**Excerpt:**
Ballad Health is a chain of hospitals headquartered in Johnson City, Tennessee. It includes facilities in Tennessee, and Virginia.

The healthcare system's website states that its service area includes 29 counties, some of which are in Kentucky and North Carolina.

History
It was created in 2018, when Mountain States Health Alliance and Wellmont Health Systems agreed to merge together. Due to the merger, it became the sole hospital organization in sections of the Appalachia region. The Federal Trade Commission (FTC) had reservations about the merger as portions of Appalachia would only have a single healthcare provider. However the company merged without FTC approval because the Tennessee Attorney General and the Tennessee Department of Health gave clearance for the hospital systems to merge under a Tennessee state law passed in 2015 that allowed hospital merges to occur if the systems could get a "certificate of public advantage" or COPA clearance, arguing that a merged hospital system could work if the area people had greater advantages under a merge despite fewer competing hospital options. Ballad also got a COPA in Virginia, which required it to keep its existing Virginia hospitals open.

In 2019 Ballad announced plans to reduce Level I care and NICU services at Holston Valley Medical Center, sparking protests.

**Data provided:**
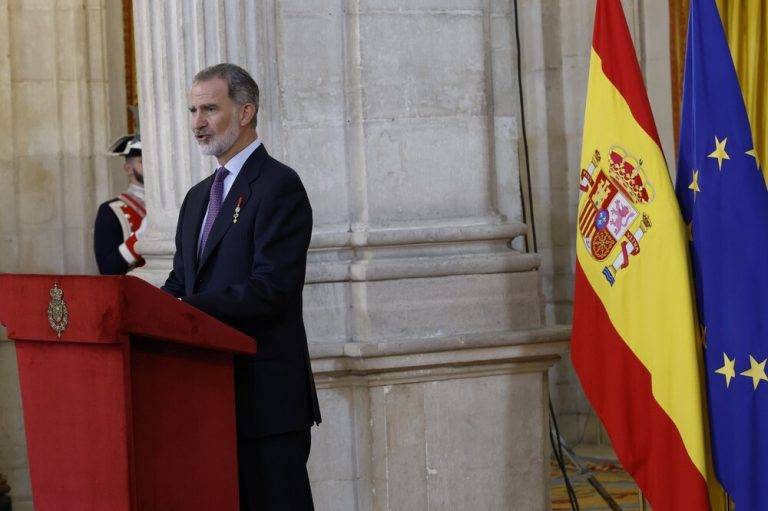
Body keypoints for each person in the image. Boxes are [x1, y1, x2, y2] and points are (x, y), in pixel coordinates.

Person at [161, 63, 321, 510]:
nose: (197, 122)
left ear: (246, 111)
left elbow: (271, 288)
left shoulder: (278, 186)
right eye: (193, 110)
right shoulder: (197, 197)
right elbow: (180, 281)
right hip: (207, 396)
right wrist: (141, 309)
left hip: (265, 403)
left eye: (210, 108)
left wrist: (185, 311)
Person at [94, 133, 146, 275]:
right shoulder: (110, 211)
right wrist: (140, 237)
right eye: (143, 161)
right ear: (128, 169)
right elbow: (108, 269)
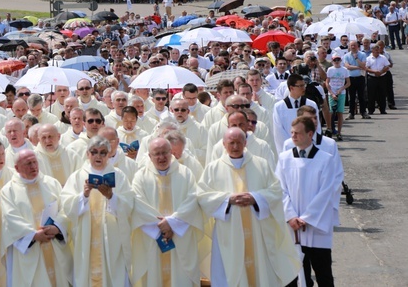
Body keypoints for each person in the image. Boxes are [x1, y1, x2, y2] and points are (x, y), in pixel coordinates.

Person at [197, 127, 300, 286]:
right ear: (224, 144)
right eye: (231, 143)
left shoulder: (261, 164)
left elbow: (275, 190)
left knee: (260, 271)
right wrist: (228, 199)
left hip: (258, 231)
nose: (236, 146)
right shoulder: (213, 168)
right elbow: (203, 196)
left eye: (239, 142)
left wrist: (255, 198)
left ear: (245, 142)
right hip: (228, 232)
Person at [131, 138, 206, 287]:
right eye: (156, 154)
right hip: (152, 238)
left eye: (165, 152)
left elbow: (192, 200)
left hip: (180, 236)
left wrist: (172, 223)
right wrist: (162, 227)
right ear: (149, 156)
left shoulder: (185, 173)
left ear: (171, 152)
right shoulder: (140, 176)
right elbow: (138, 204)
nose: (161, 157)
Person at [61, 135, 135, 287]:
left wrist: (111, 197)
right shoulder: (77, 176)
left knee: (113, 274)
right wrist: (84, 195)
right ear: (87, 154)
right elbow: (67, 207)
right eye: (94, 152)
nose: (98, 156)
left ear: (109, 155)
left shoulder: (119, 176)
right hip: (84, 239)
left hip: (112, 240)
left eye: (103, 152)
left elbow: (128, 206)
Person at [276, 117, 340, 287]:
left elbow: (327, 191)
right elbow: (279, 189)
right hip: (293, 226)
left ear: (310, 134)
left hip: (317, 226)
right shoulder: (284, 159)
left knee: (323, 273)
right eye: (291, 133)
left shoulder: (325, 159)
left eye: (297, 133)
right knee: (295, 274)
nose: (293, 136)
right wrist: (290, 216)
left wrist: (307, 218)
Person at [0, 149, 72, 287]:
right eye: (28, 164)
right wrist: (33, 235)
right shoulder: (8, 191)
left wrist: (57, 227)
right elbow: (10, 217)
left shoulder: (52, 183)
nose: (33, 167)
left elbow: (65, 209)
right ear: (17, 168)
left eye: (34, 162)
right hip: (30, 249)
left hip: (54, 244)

--

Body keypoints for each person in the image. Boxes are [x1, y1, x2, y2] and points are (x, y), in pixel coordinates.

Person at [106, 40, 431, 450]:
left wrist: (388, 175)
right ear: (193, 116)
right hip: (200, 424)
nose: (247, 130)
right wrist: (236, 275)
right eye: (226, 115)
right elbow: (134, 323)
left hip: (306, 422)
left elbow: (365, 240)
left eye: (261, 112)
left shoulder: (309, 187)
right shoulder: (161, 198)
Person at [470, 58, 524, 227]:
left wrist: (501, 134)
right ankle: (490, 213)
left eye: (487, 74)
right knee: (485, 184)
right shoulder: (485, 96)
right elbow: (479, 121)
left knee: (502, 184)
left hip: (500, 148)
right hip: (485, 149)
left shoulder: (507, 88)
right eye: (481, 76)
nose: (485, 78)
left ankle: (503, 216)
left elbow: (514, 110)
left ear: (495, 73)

**Assigned task 1:** Copy the part of the Ballad Health text from "Ballad Health is" to "and North Carolina." word for word.
**Assigned task 2:** Using the Ballad Health text, decide whether each statement agrees with it, answering yes or no and quoting the words that settle it: (a) Ballad Health is headquartered in Johnson City, Tennessee. (b) The Federal Trade Commission approved the merger that created Ballad Health. (c) In 2019 Ballad announced plans to expand NICU services at Holston Valley Medical Center.

**Exercise response 1:**
Ballad Health is a chain of hospitals headquartered in Johnson City, Tennessee. It includes facilities in Tennessee, and Virginia.

The healthcare system's website states that its service area includes 29 counties, some of which are in Kentucky and North Carolina.

**Exercise response 2:**
(a) Yes: "Ballad Health is a chain of hospitals headquartered in Johnson City, Tennessee."
(b) No: "the company merged without FTC approval"
(c) No: "In 2019 Ballad announced plans to reduce Level I care and NICU services at Holston Valley Medical Center"